演習本文:
━━━━━━━━━━
本発明は、基材表面に設けられた複数種の微細構造に誘電体層を組合せ、さらに吸収層、反射層、散乱層を付加した、主にセキュリティ用のゴニオクロマティック素子およびそれを用いた表示体に関するものである。
ここでゴニオクロマティック素子とは、視角(観察角度)によって色の変化を示す素子のことを指す。
従来、偽造を防止する手段としては、簡単に真似する事のできない微細構造や色調変化を施したり、または他の光学機能フィルムを判定子として、それとの組み合わせでのみある光学的現象が観察されるような構成としたり、さらには専用の読取装置でのみ一定のパターン等が読み取れるような構成とするなど、様々な態様が技術の進歩とともに実用化されてきた。
その中でも、実際の運用上の簡便さから、最も利用されているものの一つとして、ホログラムや回折格子像が挙げられる。
ホログラムは、二光束干渉などの光学的撮影方法により、微細な凹凸パターンや、屈折率分布を設けることで作製される。一方、回折格子像は、微小なエリアに回折格子を配置したものを画素として作製される。
上記ホログラムや回折格子像は、双方ともに偽造困難で、カラーコピー機等による複写も困難で、また意匠的にも優れることから、クレジットカードやIDカード、各種有価証券、証明書等に広く用いられている。
しかしながら、実際の運用上ではホログラムや回折格子像の真偽判定は人の目に委ねられるため、微視的には粗悪な偽造品であっても全ての人が肉眼で一様に正確な真偽判定を行うことは容易でない。
一方、見た目に簡単に真偽を判定でき、カラーコピー機による複写も困難との理由から、主に複数の屈折率の異なる層を積層したことによる積層体が提案されている。
この場合、特定の波長の光が強く反射され、また反射角度によりその波長が変化することから、視角(観察角度)によって色が変化する現象が観察できる。この色変化の有無を観察することで比較的容易に真偽判定ができ、当然カラーコピー機による複写も不可能となる。
━━━━━━━━━━
検討用データ:
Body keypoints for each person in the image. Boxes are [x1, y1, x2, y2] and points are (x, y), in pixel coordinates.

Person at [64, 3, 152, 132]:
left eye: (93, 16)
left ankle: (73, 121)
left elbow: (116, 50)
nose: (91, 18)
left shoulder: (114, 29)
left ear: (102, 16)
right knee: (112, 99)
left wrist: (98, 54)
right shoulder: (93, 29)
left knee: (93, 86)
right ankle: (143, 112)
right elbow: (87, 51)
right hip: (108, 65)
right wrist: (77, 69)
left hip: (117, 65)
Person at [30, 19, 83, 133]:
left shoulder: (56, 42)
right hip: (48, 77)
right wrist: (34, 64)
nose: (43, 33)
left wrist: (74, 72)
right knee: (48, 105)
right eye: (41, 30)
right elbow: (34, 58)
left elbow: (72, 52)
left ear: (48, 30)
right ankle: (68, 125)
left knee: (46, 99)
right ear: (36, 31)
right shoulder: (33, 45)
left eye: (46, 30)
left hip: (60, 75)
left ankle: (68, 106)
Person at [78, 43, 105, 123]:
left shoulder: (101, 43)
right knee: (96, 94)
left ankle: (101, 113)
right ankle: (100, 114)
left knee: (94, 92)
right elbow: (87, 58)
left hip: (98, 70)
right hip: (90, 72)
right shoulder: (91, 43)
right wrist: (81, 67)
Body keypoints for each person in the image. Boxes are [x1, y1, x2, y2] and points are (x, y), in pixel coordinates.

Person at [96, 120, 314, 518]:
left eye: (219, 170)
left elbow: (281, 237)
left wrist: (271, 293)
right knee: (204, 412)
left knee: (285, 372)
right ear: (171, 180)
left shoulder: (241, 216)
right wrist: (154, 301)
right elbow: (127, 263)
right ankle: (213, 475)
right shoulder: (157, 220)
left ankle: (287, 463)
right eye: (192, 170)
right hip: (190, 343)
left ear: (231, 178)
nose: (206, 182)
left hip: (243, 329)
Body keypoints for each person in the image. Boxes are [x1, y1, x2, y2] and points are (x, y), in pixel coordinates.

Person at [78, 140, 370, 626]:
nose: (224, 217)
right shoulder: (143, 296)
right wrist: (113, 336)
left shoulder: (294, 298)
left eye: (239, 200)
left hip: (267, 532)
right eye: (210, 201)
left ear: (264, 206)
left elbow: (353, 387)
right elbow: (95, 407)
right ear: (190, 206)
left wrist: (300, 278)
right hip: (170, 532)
━━━━━━━━━━
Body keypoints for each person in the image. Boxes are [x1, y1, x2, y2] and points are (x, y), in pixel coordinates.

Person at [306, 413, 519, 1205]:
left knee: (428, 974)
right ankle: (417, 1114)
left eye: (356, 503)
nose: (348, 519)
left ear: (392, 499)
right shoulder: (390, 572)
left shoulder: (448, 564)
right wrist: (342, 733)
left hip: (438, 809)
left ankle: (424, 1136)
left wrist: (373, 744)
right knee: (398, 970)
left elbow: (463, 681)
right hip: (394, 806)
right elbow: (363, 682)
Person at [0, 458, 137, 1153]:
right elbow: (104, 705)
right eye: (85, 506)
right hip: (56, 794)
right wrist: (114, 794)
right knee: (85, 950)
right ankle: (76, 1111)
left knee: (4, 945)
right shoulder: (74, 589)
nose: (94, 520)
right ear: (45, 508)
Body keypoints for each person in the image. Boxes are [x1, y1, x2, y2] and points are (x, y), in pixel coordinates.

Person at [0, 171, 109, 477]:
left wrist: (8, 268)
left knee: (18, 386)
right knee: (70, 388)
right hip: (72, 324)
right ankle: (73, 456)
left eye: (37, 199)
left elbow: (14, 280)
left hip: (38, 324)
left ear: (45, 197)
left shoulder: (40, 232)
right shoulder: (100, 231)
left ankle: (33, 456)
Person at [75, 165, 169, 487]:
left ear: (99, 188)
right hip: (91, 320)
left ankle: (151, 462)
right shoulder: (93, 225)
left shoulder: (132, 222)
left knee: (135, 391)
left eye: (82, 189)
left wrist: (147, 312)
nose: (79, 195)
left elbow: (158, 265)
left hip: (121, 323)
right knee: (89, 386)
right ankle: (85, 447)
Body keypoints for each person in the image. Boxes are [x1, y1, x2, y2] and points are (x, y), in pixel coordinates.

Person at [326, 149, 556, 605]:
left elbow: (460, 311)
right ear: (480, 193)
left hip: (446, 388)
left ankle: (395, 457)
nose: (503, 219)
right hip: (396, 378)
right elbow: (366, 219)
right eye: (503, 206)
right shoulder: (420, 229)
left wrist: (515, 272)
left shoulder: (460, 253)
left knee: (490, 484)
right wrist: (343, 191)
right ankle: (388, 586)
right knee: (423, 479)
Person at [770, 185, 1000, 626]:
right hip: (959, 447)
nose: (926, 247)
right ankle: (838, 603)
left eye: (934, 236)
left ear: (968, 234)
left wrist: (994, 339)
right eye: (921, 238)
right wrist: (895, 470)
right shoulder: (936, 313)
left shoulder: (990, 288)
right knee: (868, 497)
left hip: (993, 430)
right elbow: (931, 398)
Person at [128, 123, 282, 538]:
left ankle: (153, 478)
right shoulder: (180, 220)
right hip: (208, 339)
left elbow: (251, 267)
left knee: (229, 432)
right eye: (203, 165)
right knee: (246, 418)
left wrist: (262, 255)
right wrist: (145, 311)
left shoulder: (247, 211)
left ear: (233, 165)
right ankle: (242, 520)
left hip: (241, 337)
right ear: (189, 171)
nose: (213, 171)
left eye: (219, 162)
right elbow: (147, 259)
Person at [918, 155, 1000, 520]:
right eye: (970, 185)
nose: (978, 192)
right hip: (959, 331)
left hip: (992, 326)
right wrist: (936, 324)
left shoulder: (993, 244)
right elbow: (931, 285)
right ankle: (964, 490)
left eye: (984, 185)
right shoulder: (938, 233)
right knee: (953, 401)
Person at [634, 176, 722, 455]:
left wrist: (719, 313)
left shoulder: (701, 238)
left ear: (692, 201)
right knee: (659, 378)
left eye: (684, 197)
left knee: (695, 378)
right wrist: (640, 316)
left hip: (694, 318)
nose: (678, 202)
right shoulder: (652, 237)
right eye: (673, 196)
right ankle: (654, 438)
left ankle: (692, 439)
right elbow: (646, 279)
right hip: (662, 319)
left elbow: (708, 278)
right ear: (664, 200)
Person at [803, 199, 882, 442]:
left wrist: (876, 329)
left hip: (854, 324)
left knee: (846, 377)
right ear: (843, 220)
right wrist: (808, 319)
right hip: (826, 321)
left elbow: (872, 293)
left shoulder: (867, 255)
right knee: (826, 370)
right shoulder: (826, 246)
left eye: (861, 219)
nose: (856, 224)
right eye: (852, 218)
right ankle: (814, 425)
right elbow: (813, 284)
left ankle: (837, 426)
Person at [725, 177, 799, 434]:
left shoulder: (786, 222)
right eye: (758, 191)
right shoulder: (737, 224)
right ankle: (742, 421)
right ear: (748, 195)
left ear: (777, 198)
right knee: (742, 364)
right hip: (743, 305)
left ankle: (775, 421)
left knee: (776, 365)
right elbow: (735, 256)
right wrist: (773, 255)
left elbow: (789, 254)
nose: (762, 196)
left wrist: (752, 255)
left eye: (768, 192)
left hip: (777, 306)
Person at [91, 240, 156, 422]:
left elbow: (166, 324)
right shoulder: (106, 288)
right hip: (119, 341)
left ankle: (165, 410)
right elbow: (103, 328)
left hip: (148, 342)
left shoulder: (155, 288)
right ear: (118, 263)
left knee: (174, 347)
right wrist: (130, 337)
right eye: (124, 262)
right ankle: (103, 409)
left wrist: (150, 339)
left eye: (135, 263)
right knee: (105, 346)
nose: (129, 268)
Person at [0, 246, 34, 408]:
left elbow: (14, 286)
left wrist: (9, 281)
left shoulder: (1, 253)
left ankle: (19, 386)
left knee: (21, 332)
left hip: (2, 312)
━━━━━━━━━━
必須課題:
A. ゴニオクロマティック素子についての文章にある一文「ここでゴニオクロマティック素子とは、視角(観察角度)によって色の変化を示す素子のことを指す。」を英語に訳すとどうなりますか?
B. 偽造防止用のゴニオクロマティック素子についての文章を、最後の一文の後から書き継いでください。

項目別解答:
A. Here, a goniochromatic element refers to an element that exhibits a change in color depending on the viewing angle (observation angle).

B.
しかしながらこの場合も、何らかの方法で同様の色変化を示す積層体によって偽造がなされた場合、全ての人が一様に正確な真偽判定を行うことは困難となる。
特許第2797944号 特許第3139255号 特許第3329234号 特許第3395322号 特許第3409412号 特許第3435840号 特許第3470411号 特許第3480336号 特許第3536413号
本発明は、上記の技術的背景を考慮してなされたものであり、偽造困難な構造を有し、かつその場で真偽判定が容易な構成を有するゴニオクロマティック素子およびそれを用いた表示体を提供することを目的とする。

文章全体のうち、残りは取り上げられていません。